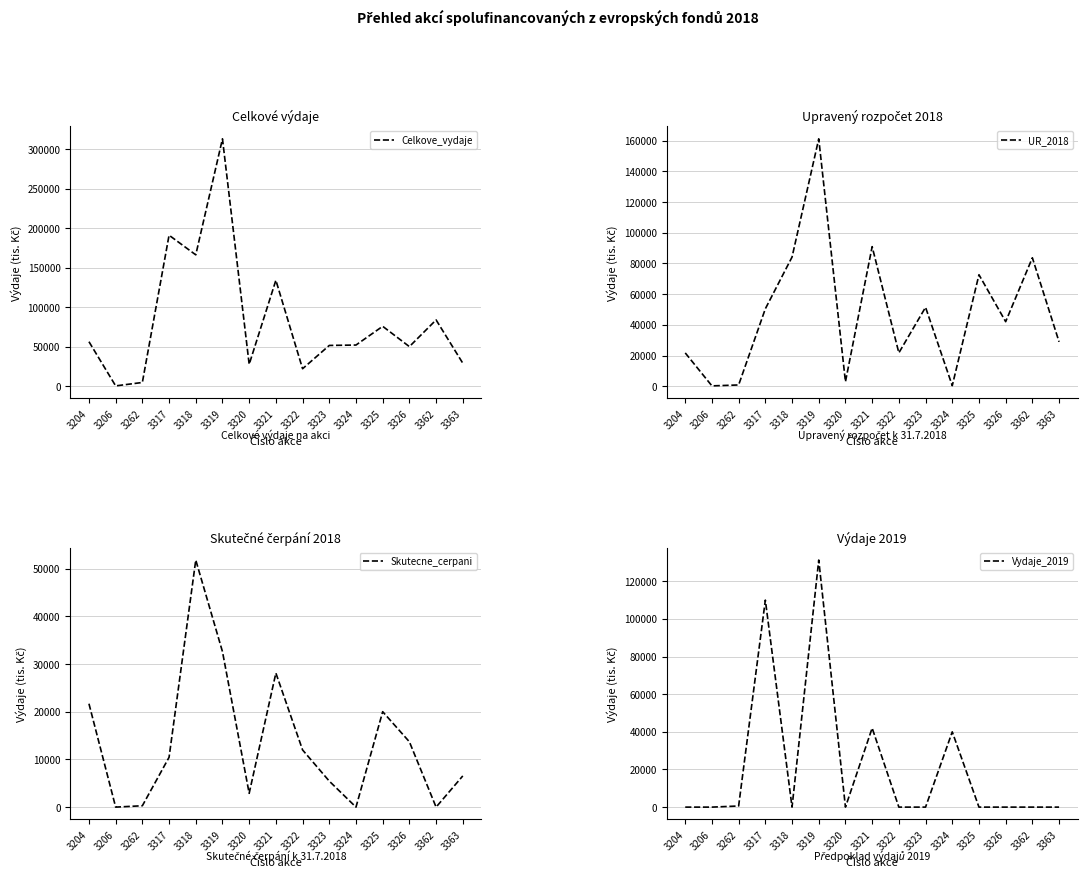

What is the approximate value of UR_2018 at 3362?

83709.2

=-=-=

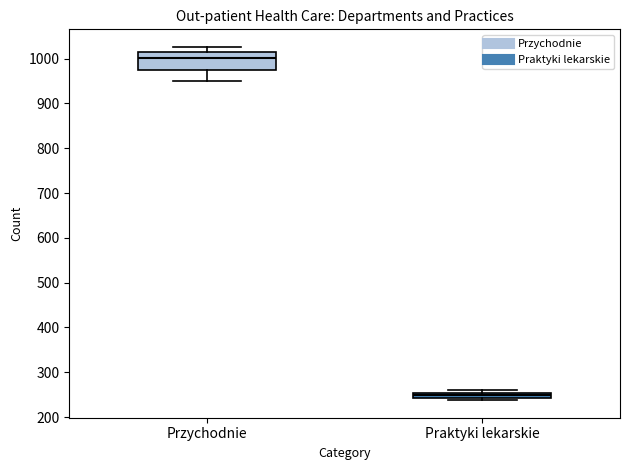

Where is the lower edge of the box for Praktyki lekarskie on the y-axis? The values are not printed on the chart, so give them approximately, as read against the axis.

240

=-=-=

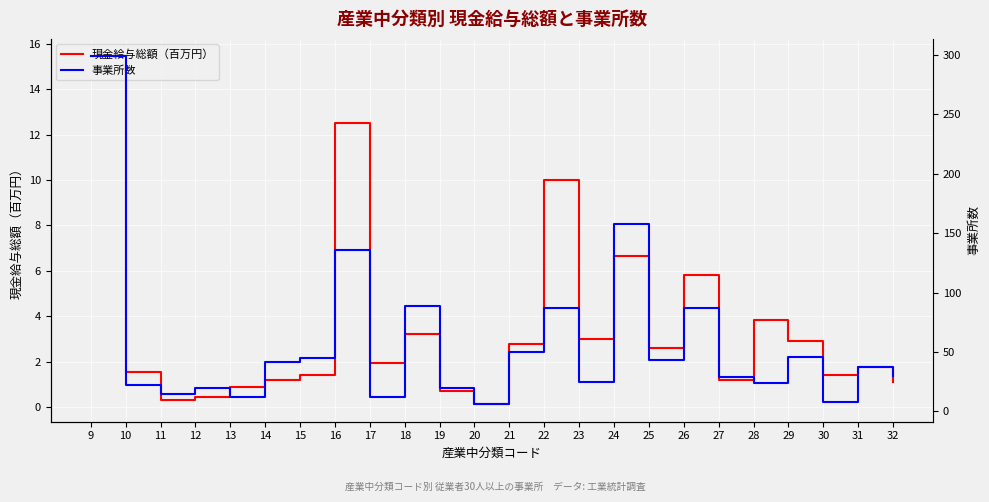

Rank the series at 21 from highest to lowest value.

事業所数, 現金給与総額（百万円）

=-=-=

### REQUIRED ACTION
Give the lines between the line holding "Rank the series" and the line holding "事業所数, 現金給与総額（百万円）", inclusive, as a JSON list of strings with one string per line and blank lines omitted.

### ANSWER TO THE EXERCISE
[
  "Rank the series at 21 from highest to lowest value.",
  "事業所数, 現金給与総額（百万円）"
]